▶ WORK INSTRUCTION
Search the data for the word "processing". Reproduce every line where it is found.
MATERIAL TO PROCESS Start Marker
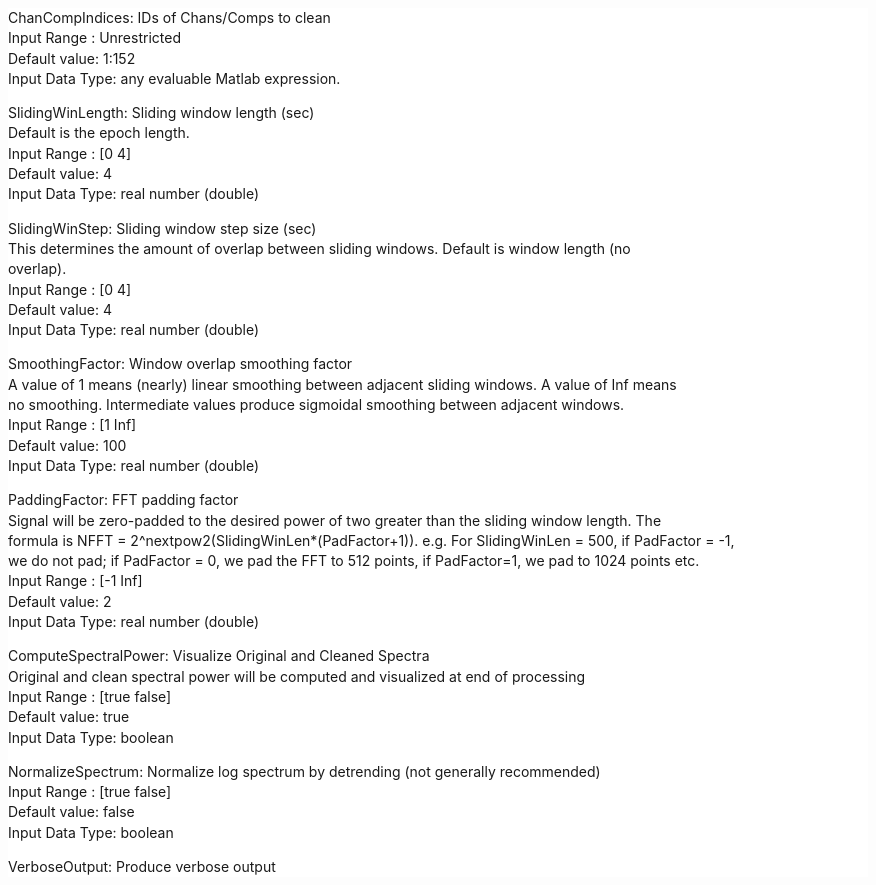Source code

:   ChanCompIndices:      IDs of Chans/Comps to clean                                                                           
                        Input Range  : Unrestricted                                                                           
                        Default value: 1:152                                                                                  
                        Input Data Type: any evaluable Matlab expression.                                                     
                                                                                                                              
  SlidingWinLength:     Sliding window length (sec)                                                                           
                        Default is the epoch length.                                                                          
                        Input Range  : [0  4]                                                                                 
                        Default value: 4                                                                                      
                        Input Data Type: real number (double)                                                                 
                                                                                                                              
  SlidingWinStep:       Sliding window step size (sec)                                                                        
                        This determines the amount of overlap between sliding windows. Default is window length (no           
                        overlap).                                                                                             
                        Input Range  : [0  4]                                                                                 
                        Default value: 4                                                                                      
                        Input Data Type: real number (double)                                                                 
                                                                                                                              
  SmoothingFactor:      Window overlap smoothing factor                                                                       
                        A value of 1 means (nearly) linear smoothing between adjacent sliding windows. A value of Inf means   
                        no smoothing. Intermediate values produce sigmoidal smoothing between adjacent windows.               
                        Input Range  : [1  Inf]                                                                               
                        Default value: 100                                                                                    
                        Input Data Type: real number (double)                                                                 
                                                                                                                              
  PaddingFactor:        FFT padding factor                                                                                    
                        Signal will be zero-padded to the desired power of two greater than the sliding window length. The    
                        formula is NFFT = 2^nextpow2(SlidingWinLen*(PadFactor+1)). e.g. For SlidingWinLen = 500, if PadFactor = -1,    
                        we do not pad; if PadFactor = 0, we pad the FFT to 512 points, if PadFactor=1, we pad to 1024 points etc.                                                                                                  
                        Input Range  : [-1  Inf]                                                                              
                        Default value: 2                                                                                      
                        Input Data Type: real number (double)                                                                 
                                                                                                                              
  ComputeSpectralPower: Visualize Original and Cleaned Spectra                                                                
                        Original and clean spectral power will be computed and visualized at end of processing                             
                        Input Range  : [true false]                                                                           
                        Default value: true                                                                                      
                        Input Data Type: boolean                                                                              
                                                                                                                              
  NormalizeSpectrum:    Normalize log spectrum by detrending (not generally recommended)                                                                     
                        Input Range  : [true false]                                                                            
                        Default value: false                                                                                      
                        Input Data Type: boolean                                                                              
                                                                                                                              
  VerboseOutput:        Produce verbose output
MATERIAL TO PROCESS End Marker
MATERIAL TO PROCESS Start Marker
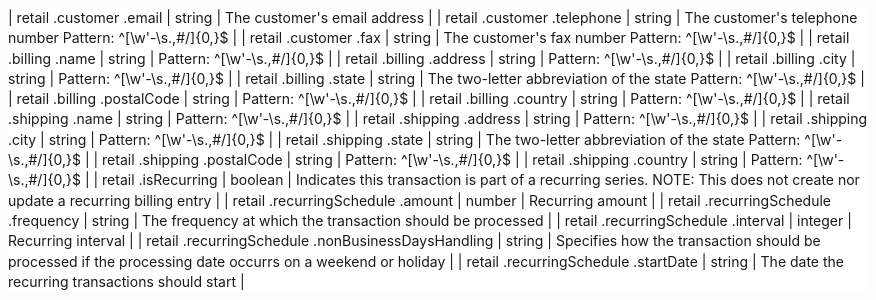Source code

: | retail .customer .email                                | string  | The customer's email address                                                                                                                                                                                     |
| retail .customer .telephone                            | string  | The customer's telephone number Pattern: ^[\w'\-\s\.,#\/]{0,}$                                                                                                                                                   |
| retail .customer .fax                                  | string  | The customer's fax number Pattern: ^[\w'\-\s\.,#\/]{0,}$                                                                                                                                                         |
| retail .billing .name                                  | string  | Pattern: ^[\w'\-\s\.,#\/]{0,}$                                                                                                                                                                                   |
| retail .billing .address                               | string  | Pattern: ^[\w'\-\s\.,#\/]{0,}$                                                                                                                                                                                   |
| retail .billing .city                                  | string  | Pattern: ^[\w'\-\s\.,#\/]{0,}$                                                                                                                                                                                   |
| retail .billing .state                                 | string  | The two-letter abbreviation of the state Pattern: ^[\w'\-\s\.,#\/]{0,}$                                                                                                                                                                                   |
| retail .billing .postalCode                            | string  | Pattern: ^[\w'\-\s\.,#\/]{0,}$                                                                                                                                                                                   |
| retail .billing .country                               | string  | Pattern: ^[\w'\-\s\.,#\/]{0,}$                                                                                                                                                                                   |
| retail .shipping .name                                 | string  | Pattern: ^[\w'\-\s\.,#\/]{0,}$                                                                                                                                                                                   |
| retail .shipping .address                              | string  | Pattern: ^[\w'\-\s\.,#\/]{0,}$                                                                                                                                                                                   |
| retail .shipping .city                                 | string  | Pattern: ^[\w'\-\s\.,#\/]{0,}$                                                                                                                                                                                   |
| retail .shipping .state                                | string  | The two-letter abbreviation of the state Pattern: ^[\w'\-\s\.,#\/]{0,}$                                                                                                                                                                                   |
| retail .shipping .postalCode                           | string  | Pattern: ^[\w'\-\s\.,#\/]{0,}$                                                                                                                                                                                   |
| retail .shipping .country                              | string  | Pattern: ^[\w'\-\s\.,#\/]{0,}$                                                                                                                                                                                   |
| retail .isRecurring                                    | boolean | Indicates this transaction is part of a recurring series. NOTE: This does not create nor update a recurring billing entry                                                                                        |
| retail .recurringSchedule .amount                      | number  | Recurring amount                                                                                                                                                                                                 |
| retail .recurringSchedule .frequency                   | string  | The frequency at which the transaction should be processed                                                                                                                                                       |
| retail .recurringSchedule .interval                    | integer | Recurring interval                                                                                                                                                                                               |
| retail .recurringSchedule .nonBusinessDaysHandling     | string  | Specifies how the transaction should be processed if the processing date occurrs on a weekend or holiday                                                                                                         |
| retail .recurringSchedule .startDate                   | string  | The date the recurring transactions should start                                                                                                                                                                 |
MATERIAL TO PROCESS End Marker
▶ TASK RESULT
                        Original and clean spectral power will be computed and visualized at end of processing                             
| retail .recurringSchedule .nonBusinessDaysHandling     | string  | Specifies how the transaction should be processed if the processing date occurrs on a weekend or holiday                                                                                                         |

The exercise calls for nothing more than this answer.